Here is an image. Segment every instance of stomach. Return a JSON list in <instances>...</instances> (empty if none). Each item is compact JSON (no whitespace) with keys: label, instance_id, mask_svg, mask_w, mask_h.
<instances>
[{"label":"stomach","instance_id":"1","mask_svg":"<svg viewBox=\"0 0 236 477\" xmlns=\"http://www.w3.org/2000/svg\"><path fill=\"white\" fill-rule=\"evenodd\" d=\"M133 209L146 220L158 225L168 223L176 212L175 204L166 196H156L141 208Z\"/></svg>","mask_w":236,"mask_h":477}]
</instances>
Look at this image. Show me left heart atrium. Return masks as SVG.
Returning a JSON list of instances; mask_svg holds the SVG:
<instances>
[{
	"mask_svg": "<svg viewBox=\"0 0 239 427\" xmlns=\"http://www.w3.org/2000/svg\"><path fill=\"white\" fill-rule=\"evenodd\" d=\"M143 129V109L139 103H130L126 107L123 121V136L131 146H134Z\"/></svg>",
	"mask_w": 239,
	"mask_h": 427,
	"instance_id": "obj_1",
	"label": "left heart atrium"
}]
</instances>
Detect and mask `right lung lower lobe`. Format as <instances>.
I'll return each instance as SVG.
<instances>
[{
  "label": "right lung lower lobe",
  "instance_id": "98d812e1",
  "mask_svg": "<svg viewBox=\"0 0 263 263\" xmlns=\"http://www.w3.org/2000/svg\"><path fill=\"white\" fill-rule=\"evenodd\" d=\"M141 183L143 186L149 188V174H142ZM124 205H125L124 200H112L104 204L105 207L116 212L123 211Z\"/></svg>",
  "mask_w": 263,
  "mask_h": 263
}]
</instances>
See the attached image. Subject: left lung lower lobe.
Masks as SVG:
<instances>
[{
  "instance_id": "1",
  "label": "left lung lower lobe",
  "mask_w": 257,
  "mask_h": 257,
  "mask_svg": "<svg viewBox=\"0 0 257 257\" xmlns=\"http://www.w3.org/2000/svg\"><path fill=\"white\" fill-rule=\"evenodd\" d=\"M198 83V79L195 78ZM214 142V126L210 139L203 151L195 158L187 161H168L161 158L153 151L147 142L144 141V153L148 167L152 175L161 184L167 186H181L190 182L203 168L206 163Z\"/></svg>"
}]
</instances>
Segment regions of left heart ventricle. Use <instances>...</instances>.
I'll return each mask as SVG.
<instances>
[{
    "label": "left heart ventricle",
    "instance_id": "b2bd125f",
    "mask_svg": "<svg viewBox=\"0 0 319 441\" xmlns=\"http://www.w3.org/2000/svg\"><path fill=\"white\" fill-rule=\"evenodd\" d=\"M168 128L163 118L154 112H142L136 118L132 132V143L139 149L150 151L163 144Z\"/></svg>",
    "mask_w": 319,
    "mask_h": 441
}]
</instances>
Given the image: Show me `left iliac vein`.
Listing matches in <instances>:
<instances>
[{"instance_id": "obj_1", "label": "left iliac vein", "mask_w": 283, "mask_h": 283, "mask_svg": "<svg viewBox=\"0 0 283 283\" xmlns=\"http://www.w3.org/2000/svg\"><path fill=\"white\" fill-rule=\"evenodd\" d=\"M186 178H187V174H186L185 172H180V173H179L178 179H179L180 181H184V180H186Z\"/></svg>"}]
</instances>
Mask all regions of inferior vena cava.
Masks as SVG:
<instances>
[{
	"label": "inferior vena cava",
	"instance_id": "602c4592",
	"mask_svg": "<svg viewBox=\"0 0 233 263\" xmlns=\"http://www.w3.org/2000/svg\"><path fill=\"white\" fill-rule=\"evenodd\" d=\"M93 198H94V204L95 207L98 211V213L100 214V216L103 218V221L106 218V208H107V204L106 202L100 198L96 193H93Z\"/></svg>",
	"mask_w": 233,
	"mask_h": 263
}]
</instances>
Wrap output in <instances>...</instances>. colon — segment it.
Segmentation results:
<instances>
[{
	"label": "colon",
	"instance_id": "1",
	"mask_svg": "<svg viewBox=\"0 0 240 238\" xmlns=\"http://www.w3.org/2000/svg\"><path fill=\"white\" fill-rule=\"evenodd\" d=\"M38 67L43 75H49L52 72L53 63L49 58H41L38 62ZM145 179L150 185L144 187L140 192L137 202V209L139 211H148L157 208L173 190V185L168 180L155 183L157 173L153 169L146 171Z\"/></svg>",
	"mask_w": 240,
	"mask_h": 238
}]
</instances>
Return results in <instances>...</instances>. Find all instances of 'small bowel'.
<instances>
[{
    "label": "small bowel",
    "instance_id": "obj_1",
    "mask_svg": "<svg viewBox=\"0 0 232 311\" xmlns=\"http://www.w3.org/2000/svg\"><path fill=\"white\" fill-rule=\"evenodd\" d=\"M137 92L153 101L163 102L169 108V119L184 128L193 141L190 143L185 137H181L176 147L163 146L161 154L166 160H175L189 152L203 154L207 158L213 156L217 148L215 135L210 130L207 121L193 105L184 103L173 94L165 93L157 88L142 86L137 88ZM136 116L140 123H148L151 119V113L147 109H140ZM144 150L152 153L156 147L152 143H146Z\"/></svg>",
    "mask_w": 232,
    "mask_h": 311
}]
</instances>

◆ **PROBLEM DESCRIPTION**
Write out everything from the line containing "Return results in" down to the end of the lines above, keeping each character unchanged.

◆ **TASK ANSWER**
Return results in <instances>...</instances>. Find all instances of 'small bowel'.
<instances>
[{
    "label": "small bowel",
    "instance_id": "obj_1",
    "mask_svg": "<svg viewBox=\"0 0 232 311\" xmlns=\"http://www.w3.org/2000/svg\"><path fill=\"white\" fill-rule=\"evenodd\" d=\"M137 92L153 101L163 102L169 108V119L184 128L193 141L190 143L185 137H181L176 147L163 146L161 154L166 160H175L189 152L203 154L207 158L213 156L217 148L215 135L210 130L207 121L193 105L184 103L173 94L165 93L157 88L142 86L137 88ZM136 116L140 123H148L151 119V113L147 109H140ZM144 150L152 153L156 147L152 143H146Z\"/></svg>",
    "mask_w": 232,
    "mask_h": 311
}]
</instances>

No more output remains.